Smith continues to hammer on this idea that as a career politician, Abe is really just interested in political issues:
By making lots of noise about revoking the BOJ's independence, Abe is trying to convince foreigners that inflation is on the way, thus sending the yen south. Basically, he is taking a page out of the LDP's old playbook - weaken the currency, pump up exports. Sure, it's not a sustainable strategy, but Abe doesn't need it to be sustainable; he just needs it to give the economy a fillip for long enough to let him complete his precious revision of the Japanese constitution. After that, he couldn't care less about what happens to the economy. It's a cursory, stopgap measure. To Abe, Japan's pride as a nation is infinitely more important than the fatness of its people's wallets.
This perspective leads Smith to hypothesize that those hoping for Japan to take center stage as ground zero of the world's next big monetary policy experiment in 2013 will likely be disappointed in a big way.
So what does this mean for monetary policy? It means that Abe is targeting exchange rates, not inflation (or NGDP). He'll do what he has to do to tweak foreign expectations enough to keep the yen weak, but he won't actually follow through and revoke BOJ independence. And even if by some miracle he does revoke BOJ independence, he won't insist on a hard inflation target. A non-independent BOJ wouldn't be controlled by Shinzo Abe, it would be controlled by the Ministry of Finance, and those people are just as likely to fear the peril of hyperinflation.

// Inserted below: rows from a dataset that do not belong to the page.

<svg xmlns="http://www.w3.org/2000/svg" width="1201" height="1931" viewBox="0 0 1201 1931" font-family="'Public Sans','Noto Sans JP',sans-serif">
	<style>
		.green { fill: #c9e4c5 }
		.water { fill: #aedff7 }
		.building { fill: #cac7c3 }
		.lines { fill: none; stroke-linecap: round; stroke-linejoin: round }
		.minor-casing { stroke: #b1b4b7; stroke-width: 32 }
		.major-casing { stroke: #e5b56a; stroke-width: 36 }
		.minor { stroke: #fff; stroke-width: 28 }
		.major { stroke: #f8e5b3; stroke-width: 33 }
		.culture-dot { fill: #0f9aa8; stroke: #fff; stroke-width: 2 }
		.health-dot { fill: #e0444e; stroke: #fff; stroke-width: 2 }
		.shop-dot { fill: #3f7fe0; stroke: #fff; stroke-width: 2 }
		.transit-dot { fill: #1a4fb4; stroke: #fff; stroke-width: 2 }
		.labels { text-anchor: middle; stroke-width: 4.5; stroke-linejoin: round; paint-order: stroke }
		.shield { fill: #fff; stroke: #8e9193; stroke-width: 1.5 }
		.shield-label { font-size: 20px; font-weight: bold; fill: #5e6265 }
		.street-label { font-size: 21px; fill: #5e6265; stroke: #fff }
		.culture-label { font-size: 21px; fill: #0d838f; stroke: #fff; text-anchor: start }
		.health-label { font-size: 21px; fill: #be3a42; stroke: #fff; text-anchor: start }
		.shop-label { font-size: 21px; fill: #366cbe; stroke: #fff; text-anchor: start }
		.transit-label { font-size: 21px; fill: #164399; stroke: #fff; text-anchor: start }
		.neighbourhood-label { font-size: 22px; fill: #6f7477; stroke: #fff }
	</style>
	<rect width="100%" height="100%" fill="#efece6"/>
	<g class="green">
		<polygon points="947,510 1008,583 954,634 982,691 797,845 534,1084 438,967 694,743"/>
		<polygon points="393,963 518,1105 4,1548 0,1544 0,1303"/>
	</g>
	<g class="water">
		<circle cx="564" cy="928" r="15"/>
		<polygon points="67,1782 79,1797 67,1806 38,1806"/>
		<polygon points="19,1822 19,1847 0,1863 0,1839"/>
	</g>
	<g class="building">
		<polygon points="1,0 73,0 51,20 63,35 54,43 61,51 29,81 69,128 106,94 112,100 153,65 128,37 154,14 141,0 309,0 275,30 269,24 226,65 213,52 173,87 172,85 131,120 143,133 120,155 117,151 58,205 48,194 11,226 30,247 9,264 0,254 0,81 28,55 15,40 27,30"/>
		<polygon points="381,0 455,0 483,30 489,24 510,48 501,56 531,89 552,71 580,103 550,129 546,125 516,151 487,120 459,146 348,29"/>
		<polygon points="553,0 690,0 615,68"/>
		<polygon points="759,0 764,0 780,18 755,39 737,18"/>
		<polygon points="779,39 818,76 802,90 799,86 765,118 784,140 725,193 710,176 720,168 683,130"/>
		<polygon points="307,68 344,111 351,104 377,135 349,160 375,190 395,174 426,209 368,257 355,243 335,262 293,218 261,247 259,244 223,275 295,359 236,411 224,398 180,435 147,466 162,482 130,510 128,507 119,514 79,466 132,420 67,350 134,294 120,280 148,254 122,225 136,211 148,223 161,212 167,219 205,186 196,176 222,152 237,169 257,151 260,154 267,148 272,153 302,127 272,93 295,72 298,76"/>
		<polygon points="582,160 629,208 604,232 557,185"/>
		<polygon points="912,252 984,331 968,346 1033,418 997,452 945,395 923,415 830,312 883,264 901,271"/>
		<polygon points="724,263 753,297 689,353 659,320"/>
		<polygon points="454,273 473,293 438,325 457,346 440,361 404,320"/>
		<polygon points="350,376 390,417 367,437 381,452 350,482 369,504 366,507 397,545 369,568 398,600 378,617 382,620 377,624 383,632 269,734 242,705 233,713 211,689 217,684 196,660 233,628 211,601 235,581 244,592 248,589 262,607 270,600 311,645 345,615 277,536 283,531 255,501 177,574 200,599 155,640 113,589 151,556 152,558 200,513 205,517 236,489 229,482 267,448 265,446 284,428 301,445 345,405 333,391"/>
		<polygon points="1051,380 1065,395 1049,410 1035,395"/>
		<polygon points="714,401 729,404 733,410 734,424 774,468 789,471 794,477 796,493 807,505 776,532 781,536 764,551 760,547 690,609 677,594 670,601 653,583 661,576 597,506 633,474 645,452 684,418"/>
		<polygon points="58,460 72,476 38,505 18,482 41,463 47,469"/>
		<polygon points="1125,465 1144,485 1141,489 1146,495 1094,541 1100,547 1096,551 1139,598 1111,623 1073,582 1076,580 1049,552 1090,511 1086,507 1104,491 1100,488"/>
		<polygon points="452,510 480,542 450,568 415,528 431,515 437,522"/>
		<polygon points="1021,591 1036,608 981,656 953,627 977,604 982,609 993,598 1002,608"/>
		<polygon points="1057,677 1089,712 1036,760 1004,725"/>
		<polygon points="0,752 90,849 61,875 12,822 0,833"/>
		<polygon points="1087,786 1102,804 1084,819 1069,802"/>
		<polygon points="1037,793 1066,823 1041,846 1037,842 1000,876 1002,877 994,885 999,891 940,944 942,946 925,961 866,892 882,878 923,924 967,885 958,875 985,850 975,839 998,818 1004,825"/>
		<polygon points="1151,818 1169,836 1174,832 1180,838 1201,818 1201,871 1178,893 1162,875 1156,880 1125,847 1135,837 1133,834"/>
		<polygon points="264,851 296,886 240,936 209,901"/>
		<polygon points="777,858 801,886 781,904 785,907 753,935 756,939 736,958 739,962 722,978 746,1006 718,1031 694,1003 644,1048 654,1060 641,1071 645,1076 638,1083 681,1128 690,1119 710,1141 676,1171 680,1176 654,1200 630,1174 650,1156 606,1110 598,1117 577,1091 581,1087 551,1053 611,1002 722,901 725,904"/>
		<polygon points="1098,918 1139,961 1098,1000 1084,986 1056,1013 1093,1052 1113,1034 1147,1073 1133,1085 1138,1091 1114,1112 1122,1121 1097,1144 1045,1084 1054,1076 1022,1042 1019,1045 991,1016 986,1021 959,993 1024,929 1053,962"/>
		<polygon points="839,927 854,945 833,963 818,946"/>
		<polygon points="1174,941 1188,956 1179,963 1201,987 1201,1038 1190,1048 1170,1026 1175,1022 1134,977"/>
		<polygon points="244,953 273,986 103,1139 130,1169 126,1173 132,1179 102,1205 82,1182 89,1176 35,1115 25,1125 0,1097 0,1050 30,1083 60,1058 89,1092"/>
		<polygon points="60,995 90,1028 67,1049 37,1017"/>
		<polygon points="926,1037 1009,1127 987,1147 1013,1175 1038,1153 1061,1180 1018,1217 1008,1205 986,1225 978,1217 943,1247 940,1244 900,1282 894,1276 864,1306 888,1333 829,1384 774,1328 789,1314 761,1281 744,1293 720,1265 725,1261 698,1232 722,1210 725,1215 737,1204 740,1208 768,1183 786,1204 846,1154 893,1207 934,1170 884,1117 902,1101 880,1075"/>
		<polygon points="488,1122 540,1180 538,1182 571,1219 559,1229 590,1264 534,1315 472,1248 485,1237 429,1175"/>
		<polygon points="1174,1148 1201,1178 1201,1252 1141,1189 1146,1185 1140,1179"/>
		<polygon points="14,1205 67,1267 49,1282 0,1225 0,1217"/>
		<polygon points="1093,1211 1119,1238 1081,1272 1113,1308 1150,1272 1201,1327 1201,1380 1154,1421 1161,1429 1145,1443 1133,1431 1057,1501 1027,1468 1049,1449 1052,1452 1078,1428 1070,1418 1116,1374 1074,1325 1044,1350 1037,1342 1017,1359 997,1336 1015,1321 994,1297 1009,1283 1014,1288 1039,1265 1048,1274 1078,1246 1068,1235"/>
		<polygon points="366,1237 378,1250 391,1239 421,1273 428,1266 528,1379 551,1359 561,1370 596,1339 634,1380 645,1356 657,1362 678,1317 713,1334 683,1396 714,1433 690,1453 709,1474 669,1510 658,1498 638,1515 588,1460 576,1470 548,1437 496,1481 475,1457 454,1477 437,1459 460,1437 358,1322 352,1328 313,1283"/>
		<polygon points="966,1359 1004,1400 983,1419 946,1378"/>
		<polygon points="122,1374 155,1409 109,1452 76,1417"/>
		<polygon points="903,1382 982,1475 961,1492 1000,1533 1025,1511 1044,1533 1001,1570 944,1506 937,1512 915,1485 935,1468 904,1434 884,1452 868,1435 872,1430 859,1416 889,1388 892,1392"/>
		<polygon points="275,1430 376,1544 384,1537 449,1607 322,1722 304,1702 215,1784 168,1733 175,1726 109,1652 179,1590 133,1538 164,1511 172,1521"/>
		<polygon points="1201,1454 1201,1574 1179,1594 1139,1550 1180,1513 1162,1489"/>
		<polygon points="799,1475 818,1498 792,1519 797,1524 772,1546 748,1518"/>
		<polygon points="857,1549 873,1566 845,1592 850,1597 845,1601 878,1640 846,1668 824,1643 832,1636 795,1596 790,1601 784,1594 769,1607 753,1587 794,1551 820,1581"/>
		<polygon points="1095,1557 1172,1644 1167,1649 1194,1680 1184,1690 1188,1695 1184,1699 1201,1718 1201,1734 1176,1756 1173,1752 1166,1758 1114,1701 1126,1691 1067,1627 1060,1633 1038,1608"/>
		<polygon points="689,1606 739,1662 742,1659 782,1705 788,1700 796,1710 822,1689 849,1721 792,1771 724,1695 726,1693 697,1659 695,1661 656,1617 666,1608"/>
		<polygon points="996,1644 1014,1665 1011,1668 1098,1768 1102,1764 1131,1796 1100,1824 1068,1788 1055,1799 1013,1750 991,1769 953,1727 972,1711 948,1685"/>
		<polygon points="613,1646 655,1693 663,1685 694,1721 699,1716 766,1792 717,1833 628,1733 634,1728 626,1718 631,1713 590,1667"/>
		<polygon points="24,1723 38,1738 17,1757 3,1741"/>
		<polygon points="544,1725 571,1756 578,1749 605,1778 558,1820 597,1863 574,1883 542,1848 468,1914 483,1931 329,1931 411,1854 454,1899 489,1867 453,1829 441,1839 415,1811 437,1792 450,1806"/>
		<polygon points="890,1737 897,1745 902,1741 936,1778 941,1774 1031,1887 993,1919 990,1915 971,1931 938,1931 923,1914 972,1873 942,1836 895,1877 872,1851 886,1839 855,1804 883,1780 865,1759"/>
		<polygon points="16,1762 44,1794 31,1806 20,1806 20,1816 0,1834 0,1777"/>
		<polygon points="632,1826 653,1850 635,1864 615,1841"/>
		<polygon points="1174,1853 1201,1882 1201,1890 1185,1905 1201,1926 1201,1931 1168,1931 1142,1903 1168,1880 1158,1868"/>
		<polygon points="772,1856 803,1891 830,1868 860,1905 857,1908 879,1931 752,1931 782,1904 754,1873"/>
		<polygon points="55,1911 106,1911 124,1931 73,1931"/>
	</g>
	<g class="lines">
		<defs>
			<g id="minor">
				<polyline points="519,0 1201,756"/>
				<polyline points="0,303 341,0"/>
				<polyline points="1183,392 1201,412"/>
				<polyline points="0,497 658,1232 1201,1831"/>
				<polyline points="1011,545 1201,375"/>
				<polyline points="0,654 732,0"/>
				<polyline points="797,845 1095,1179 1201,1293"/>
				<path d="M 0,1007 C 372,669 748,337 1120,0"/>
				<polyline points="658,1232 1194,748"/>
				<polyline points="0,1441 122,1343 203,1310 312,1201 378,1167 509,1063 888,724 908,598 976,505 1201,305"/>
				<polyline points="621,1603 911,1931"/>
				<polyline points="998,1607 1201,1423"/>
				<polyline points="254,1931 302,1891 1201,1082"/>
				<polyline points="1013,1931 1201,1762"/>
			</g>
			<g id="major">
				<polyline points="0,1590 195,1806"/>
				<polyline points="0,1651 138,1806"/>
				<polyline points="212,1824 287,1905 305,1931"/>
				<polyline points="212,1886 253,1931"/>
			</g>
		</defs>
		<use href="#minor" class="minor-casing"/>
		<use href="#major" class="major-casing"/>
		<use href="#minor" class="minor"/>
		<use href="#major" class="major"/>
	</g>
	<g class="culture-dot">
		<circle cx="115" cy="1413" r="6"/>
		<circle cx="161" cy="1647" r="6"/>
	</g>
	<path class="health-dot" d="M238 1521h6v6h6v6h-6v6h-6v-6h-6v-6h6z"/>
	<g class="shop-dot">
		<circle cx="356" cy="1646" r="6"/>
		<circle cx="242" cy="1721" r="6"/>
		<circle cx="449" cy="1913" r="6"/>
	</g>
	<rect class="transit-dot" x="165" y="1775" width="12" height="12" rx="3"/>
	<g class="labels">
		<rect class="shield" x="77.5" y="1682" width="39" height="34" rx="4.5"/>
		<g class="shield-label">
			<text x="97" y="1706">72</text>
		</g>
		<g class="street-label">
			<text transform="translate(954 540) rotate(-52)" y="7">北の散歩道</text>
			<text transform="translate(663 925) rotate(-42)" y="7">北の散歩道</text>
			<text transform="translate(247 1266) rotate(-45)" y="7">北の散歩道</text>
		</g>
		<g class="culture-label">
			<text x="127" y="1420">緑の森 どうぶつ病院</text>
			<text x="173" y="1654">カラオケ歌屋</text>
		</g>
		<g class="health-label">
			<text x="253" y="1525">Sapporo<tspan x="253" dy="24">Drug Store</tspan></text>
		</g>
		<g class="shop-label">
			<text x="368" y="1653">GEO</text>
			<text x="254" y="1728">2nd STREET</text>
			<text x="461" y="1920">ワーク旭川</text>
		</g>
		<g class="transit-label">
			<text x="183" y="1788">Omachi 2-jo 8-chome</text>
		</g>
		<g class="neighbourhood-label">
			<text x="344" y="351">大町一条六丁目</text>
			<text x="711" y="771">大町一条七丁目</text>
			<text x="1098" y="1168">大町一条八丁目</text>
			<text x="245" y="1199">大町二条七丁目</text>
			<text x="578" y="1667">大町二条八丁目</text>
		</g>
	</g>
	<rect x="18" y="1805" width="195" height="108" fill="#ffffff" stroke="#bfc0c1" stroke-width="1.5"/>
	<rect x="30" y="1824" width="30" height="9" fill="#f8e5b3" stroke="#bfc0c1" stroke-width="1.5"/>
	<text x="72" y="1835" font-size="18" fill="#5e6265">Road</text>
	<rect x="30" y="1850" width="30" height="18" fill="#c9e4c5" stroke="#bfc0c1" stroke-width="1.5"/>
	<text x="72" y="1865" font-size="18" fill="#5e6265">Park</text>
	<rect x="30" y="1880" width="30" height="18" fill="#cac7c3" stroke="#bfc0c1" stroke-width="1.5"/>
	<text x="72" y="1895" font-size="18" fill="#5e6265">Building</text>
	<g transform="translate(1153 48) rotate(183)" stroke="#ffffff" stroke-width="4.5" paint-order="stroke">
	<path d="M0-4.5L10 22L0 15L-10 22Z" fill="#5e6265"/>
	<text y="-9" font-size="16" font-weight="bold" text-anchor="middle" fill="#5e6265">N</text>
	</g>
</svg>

Expect Abe to continue making noise at the BOJ, and expect to see some token BOJ response, i.e. a bit more quantitative easing. If the yen starts rising again, expect Abe to switch gears and start talking about (or actually carrying out) currency market intervention of the type carried out in 2004. Essentially, he will continue the current talk of radical monetary policy experimentation precisely as long as he thinks it's holding down the yen, and then abandon it for a different mercantilist stopgap. Do not expect any real action against the BOJ.
Yglesias versus Smith and Kelton verus Woodford.
Floyd Norris at the Times seemed to agree with Yglesias.
Wow, Smith is getting all sarcastic. See the update:
Update: And now today, via the WSJ, I see that I'm completely right about the LDP's economic philosophy. Observe:Yglesias writes "But if he does manage to stick to his guns, the odds are good that it will work. Monetary expansion should reduce the price of the yen and goose exports." So they're in agreement.
Japan's new finance minister upped the ante in the country's war of words against the strong yen, lashing out at the U.S. and Europe for letting their currencies weaken dramatically and calling on the U.S. to strengthen the dollar.The tirade from Taro Aso, Prime Minister Shinzo Abe's point person on currency strategy, underscores the increasingly pugnacious stance of the fledgling Abe government..."The U.S. ought to do its job and make the dollar strong. And what about the euro?" Mr. Aso said Friday...A procession of Japanese executives and politicians have bemoaned the yen's strength, blaming it for a loss of competitiveness, dwindling earnings, bankruptcies and the relocation of operations abroad...The dollar has recently staged a sharp recovery, as Mr. Abe's pledge to strong-arm the Bank of Japan into easing monetary policy to weaken the yen has driven investors to sell off the yen. (emphasis mine)Oh yeah, they're really thinking a lot about inflation rates and money demand and the Zero Lower Bound. Sure.
Just as with the Evans rule, we'll see how this plays out.
Scott Sumner via Thoma commenter Sadowski:
It would be interesting to know which monetarists Noah is talking about. (The only “innocent” monetarist Noah links to is Matt Yglesias, who is neither innocent nor a monetarist.) Like Noah, I’ve been skeptical of the intentions of the Abe government, noting that bond yields don’t show much sign of inflation expectations. On the other hand the yen has weakened, so there’s likely to be at least a modest change in policy. But I put faith in markets, not politicians.As Sumner writes, the thing to keep an eye on are inflation expectations.
Smith writes: "Finally, we get to see the ultimate two-men-enter, one-man-leaves doomsday showdown between the immovable object of Japan's implacable deflation and the irresistible force of Print Money And Buy Stuff!"
I don't know the exact story with Japan, but with the U.S. since 2008, low inflation wasn't an "immovable object." I suspect Japan's deflation isn't either. Low inflation was the target for the Fed. When inflation expectation began dipping, the Fed did a QE and they went back up.